**Document section**
══════

Google Groups no longer supports new Usenet posts or subscriptions. Historical content remains viewable.
Dismiss

reading register cr0, no error, but weird behavior

200 views
Skip to first unread message

bilsch01

unread,
Nov 16, 2015, 10:48:00 AM11/16/15
to
The C program that calls the assembly function that reads register cr0
is as follows:

// run with sudo ./rdcr0
// gcc -Wall -O2 rdcr0.c -c
// then run: gcc -Wall -O2 rdcr0.o rdcr0_ref.o -o rdcr0

#include <stdio.h>
extern int rdregcr0(int a);

int main(void)
{
int x;
printf("\n this is the first statement\n\n");
x = rdregcr0(1);
printf("bit 1 of cr0 is: %d\n", x);
printf("\n this is the last statement\n\n");
return 0;
}

The assembly function that reads cr0 is:

; nasm -felf64 rdcr0.asm -o rdcr0_ref.o

global rdregcr0

SECTION .text

rdregcr0:


push rbp

mov rbp, rsp

mov [rbp-8], rdi
mov rcx, [rbp-8]
mov rbx, mask1
shl rbx, cl

mov rax, cr0

and rax, rbx

pop rbp

ret

SECTION .data

mask1 dq 1


There are no errors generated when running the C program with sudo.

══════

**Problem statement**
Copy out the forum thread on reading register cr0 in full, word for word.

══════

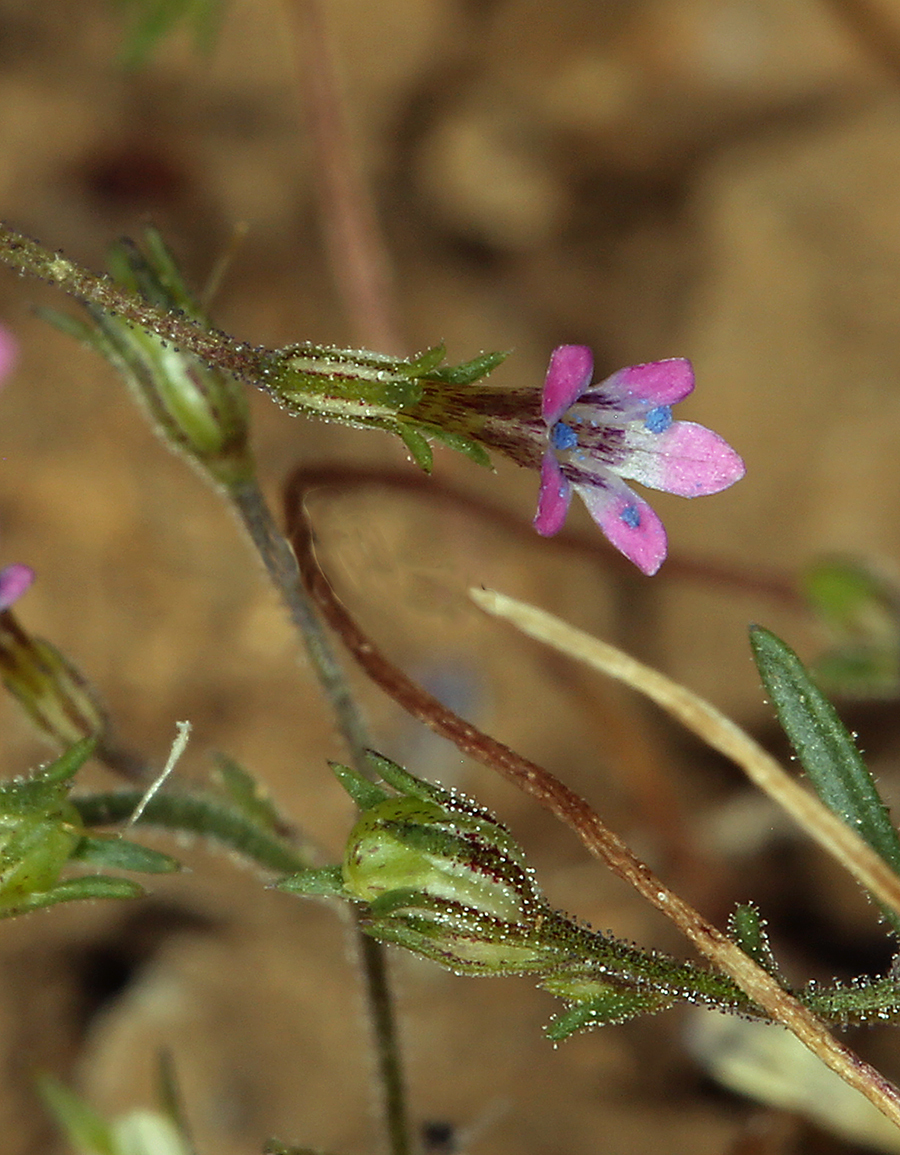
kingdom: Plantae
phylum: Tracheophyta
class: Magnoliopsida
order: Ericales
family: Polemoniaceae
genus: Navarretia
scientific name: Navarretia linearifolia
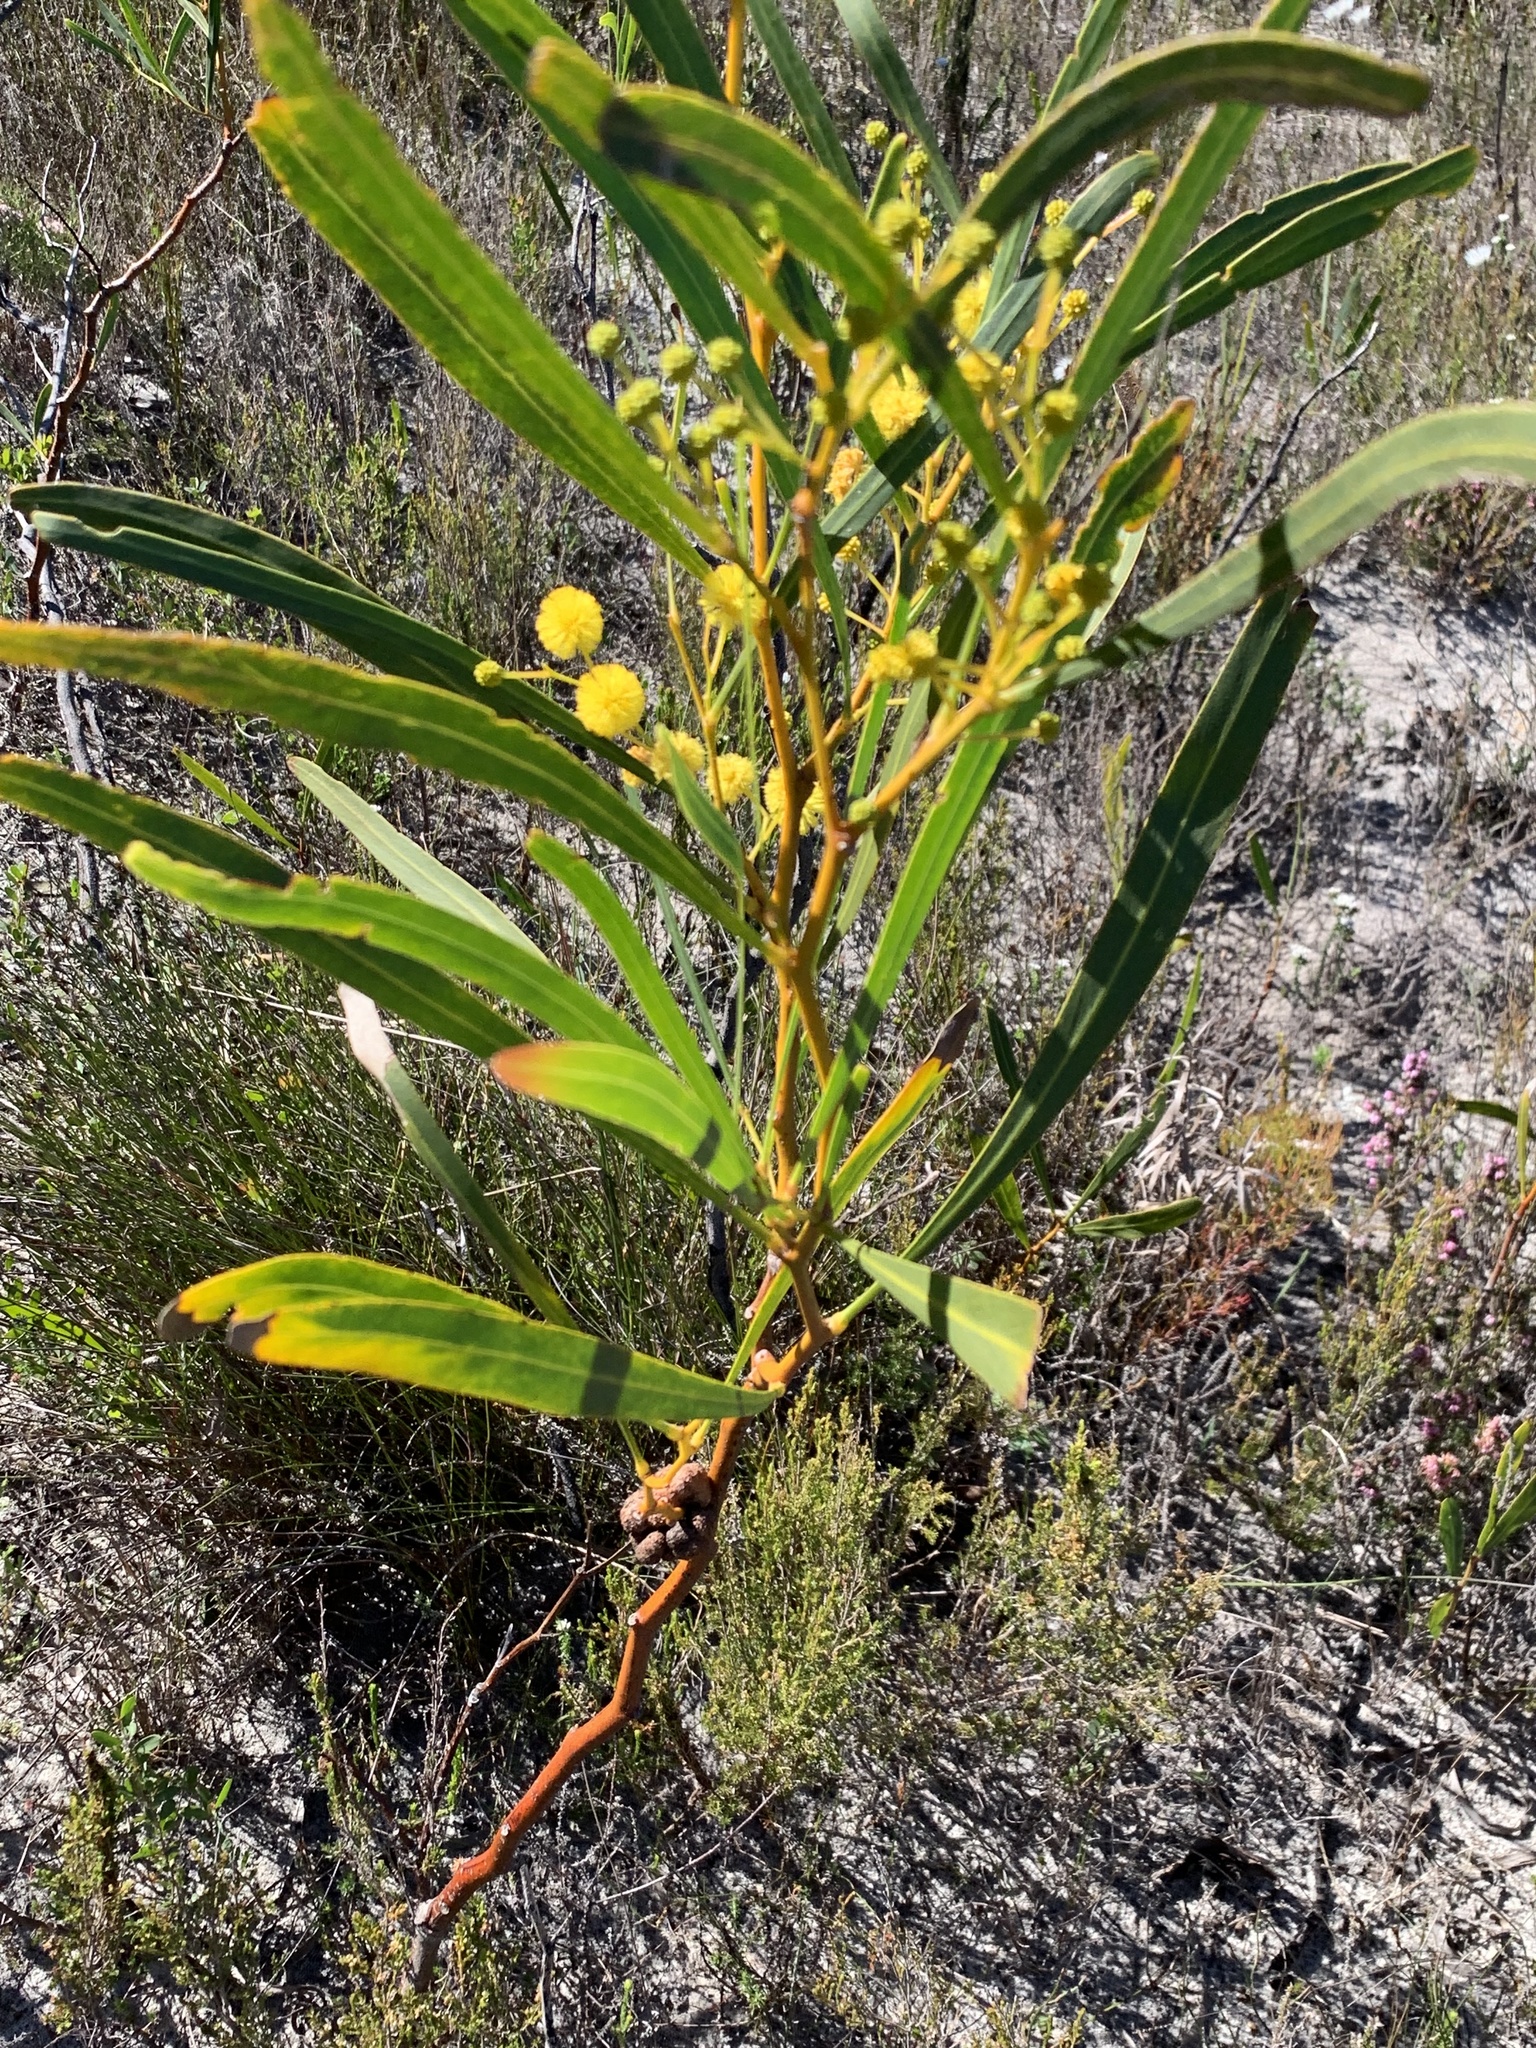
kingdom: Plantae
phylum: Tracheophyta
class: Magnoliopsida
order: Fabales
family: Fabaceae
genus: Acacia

══════

**Answer to the exercise**
Google Groups no longer supports new Usenet posts or subscriptions. Historical content remains viewable.
Dismiss

reading register cr0, no error, but weird behavior

200 views
Skip to first unread message

bilsch01

unread,
Nov 16, 2015, 10:48:00 AM11/16/15
to
The C program that calls the assembly function that reads register cr0
is as follows:

// run with sudo ./rdcr0
// gcc -Wall -O2 rdcr0.c -c
// then run: gcc -Wall -O2 rdcr0.o rdcr0_ref.o -o rdcr0

#include <stdio.h>
extern int rdregcr0(int a);

int main(void)
{
int x;
printf("\n this is the first statement\n\n");
x = rdregcr0(1);
printf("bit 1 of cr0 is: %d\n", x);
printf("\n this is the last statement\n\n");
return 0;
}

The assembly function that reads cr0 is:

; nasm -felf64 rdcr0.asm -o rdcr0_ref.o

global rdregcr0

SECTION .text

rdregcr0:


push rbp

mov rbp, rsp

mov [rbp-8], rdi
mov rcx, [rbp-8]
mov rbx, mask1
shl rbx, cl

mov rax, cr0

and rax, rbx

pop rbp

ret

SECTION .data

mask1 dq 1


There are no errors generated when running the C program with sudo.